Activity
Which of the lines below include the word "которому"? Pull each one out.

Information supplied
================================

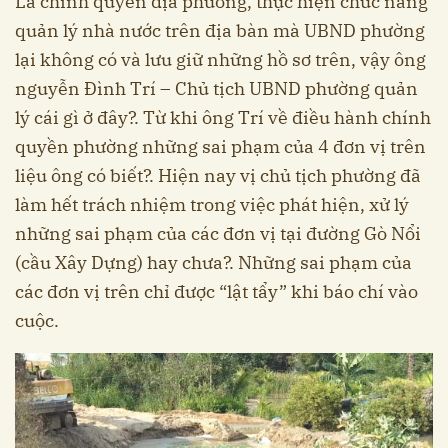
Là chính quyền địa phương, thực hiện chức năng
quản lý nhà nước trên địa bàn mà UBND phường
lại không có và lưu giữ những hồ sơ trên, vậy ông
nguyễn Đình Trí – Chủ tịch UBND phường quản
lý cái gì ở đây?. Từ khi ông Trí về điều hành chính
quyền phường những sai phạm của 4 đơn vị trên
liệu ông có biết?. Hiện nay vị chủ tịch phường đã
làm hết trách nhiệm trong việc phát hiện, xử lý
những sai phạm của các đơn vị tại đường Gò Nổi
(cầu Xây Dựng) hay chưa?. Những sai phạm của
các đơn vị trên chỉ được “lật tẩy” khi báo chí vào
cuộc.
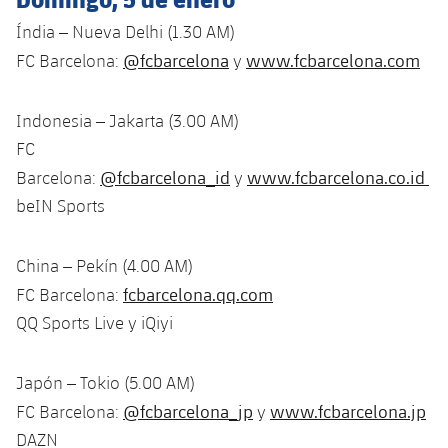
Índia – Nueva Delhi (1.30 AM)
@fcbarcelona
www.fcbarcelona.com
FC Barcelona:
y
Indonesia – Jakarta (3.00 AM)
FC
@fcbarcelona_id
www.fcbarcelona.co.id
Barcelona:
y
beIN Sports
China – Pekín (4.00 AM)
fcbarcelona.qq.com
FC Barcelona:
QQ Sports Live y iQiyi
Japón – Tokio (5.00 AM)
@fcbarcelona_jp
www.fcbarcelona.jp
FC Barcelona:
y
DAZN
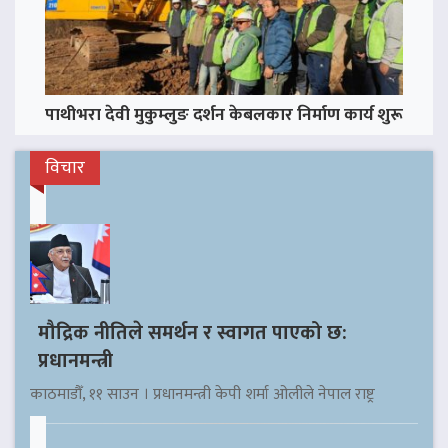
पाथीभरा देवी मुकुम्लुङ दर्शन केबलकार निर्माण कार्य शुरू
विचार
मौद्रिक नीतिले समर्थन र स्वागत पाएको छ:
प्रधानमन्त्री
काठमाडौँ, ११ साउन । प्रधानमन्त्री केपी शर्मा ओलीले नेपाल राष्ट्र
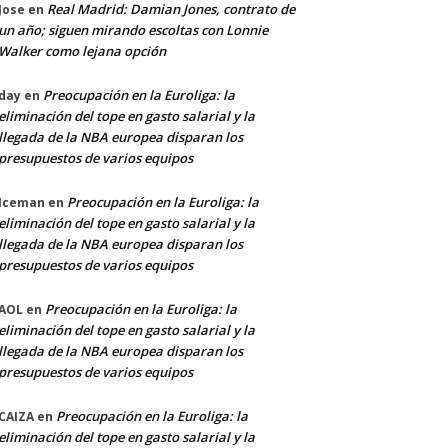
Real Madrid: Damian Jones, contrato de
Jose
en
un año; siguen mirando escoltas con Lonnie
Walker como lejana opción
Preocupación en la Euroliga: la
day
en
eliminación del tope en gasto salarial y la
llegada de la NBA europea disparan los
presupuestos de varios equipos
Preocupación en la Euroliga: la
Iceman
en
eliminación del tope en gasto salarial y la
llegada de la NBA europea disparan los
presupuestos de varios equipos
Preocupación en la Euroliga: la
AOL
en
eliminación del tope en gasto salarial y la
llegada de la NBA europea disparan los
presupuestos de varios equipos
Preocupación en la Euroliga: la
CAIZA
en
eliminación del tope en gasto salarial y la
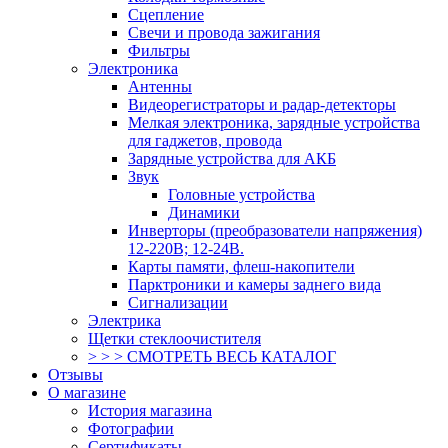
Сцепление
Свечи и провода зажигания
Фильтры
Электроника
Антенны
Видеорегистраторы и радар-детекторы
Мелкая электроника, зарядные устройства
для гаджетов, провода
Зарядные устройства для АКБ
Звук
Головные устройства
Динамики
Инверторы (преобразователи напряжения)
12-220В; 12-24В.
Карты памяти, флеш-накопители
Парктроники и камеры заднего вида
Сигнализации
Электрика
Щетки стеклоочистителя
> > > СМОТРЕТЬ ВЕСЬ КАТАЛОГ
Отзывы
О магазине
История магазина
Фотографии
Сертификаты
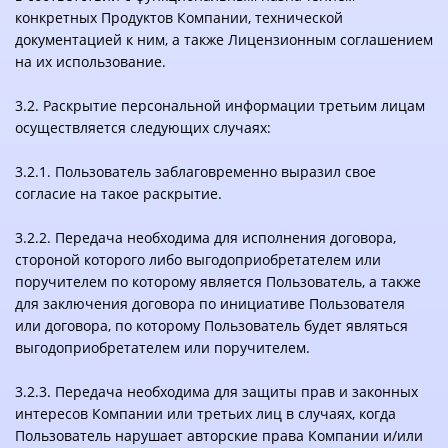
конкретных Продуктов Компании, технической
документацией к ним, а также Лицензионным соглашением
на их использование.
3.2. Раскрытие персональной информации третьим лицам
осуществляется следующих случаях:
3.2.1. Пользователь заблаговременно выразил свое
согласие на такое раскрытие.
3.2.2. Передача необходима для исполнения договора,
стороной которого либо выгодоприобретателем или
поручителем по которому является Пользователь, а также
для заключения договора по инициативе Пользователя
или договора, по которому Пользователь будет являться
выгодоприобретателем или поручителем.
3.2.3. Передача необходима для защиты прав и законных
интересов Компании или третьих лиц в случаях, когда
Пользователь нарушает авторские права Компании и/или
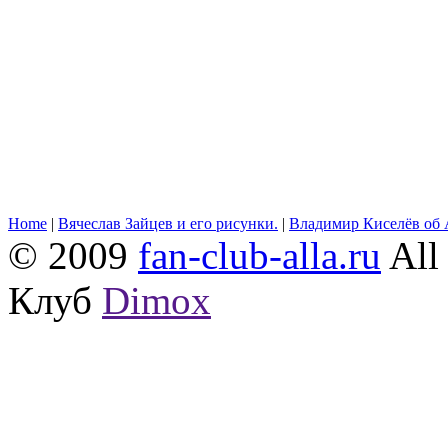
Home
|
Вячеслав Зайцев и его рисунки.
|
Владимир Киселёв об 
© 2009
fan-club-alla.ru
All 
Клуб
Dimox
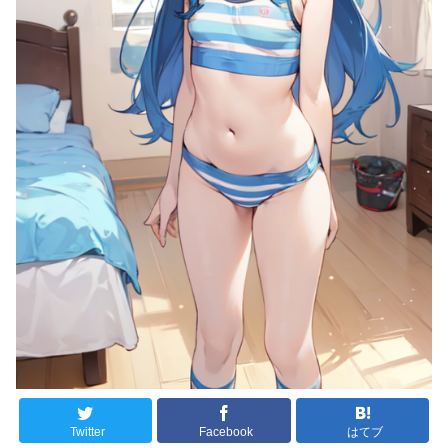
Twitter
Facebook
はてブ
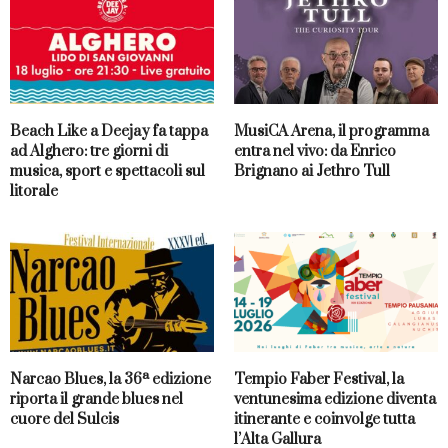
Beach Like a Deejay fa tappa
MusiCA Arena, il programma
ad Alghero: tre giorni di
entra nel vivo: da Enrico
musica, sport e spettacoli sul
Brignano ai Jethro Tull
litorale
Narcao Blues, la 36ª edizione
Tempio Faber Festival, la
riporta il grande blues nel
ventunesima edizione diventa
cuore del Sulcis
itinerante e coinvolge tutta
l’Alta Gallura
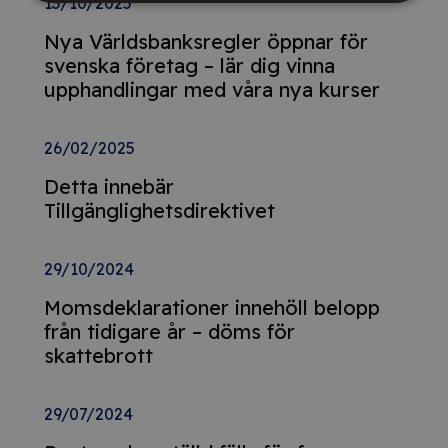
13/10/2025
Nya Världsbanksregler öppnar för
svenska företag – lär dig vinna
upphandlingar med våra nya kurser
26/02/2025
Detta innebär
Tillgänglighetsdirektivet
29/10/2024
Momsdeklarationer innehöll belopp
från tidigare år – döms för
skattebrott
29/07/2024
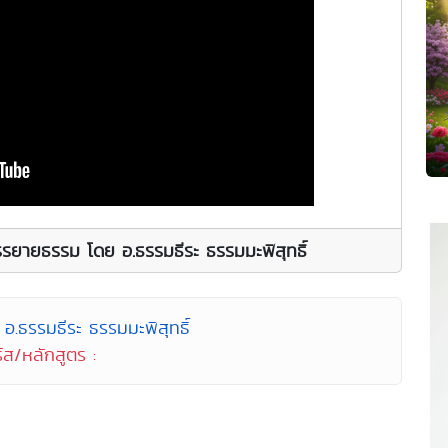
รยายธรรม โดย อ.ธรรมธีระ ธรรมมะพิสุทธิ์
อ.ธรรมธีระ ธรรมมะพิสุทธิ์
์ส/หลักสูตร :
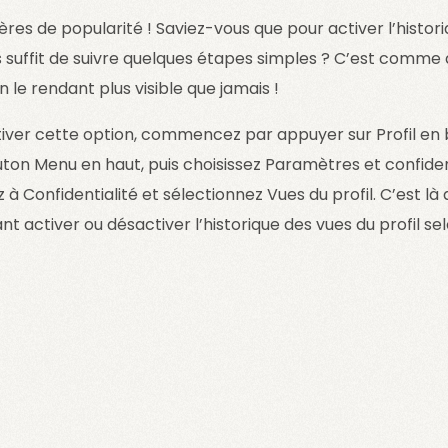
ères de popularité ! Saviez-vous que pour activer l’histor
vous suffit de suivre quelques étapes simples ? C’est comm
en le rendant plus visible que jamais !
iver cette option, commencez par appuyer sur Profil en b
uton Menu en haut, puis choisissez Paramètres et confident
à Confidentialité et sélectionnez Vues du profil. C’est là
 activer ou désactiver l’historique des vues du profil se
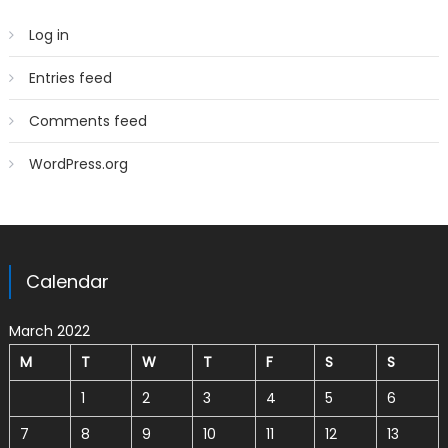
Log in
Entries feed
Comments feed
WordPress.org
Calendar
March 2022
M
T
W
T
F
S
S
1
2
3
4
5
6
7
8
9
10
11
12
13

================================

Task response
поручителем по которому является Пользователь, а также
или договора, по которому Пользователь будет являться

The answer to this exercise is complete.